(Chart understanding data)
━━━

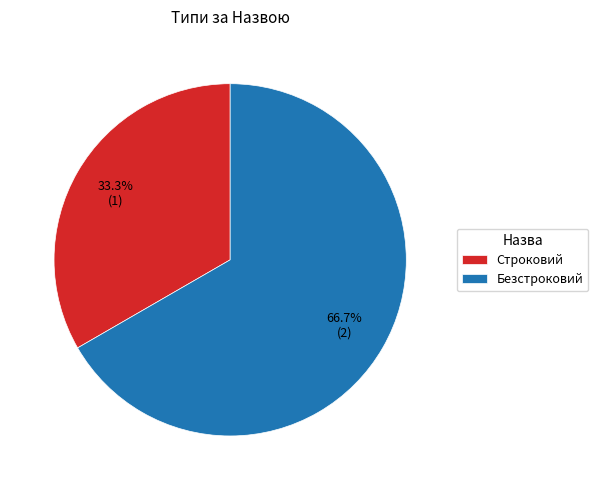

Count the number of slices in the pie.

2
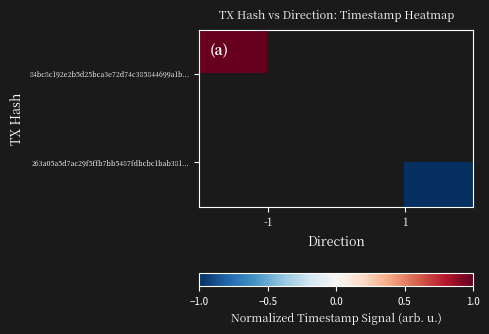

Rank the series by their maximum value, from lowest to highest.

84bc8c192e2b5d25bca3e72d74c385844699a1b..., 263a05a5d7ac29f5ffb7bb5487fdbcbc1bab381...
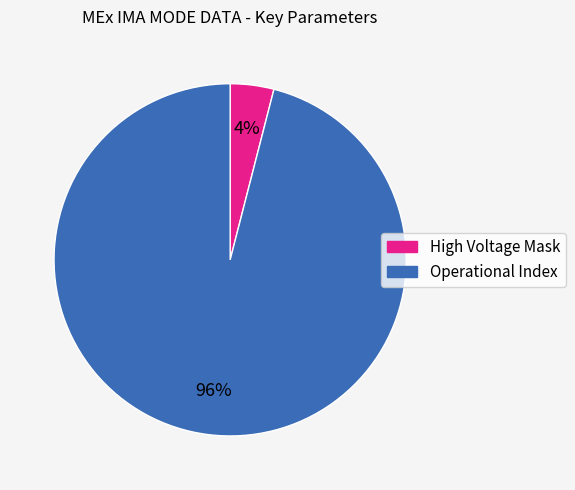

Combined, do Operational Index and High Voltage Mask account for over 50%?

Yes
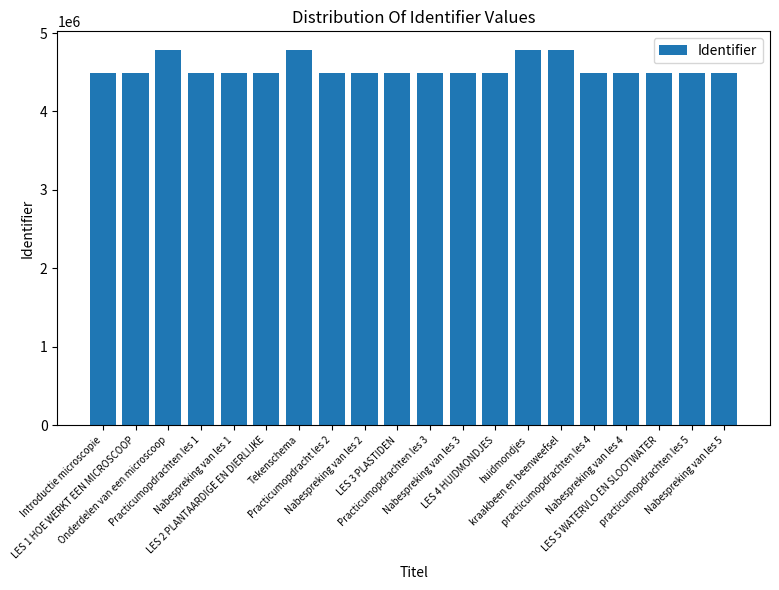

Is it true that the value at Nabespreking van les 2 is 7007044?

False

━━━

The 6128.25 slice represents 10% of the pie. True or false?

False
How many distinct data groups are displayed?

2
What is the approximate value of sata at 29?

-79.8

━━━

[To-do item]:
Please return every line from the items above that contains the word "value", copying each line in full. Case counts, so match the word only where its capitalization is identical.

[Response]:
Rank the series by their maximum value, from lowest to highest.
Is it true that the value at Nabespreking van les 2 is 7007044?
What is the approximate value of sata at 29?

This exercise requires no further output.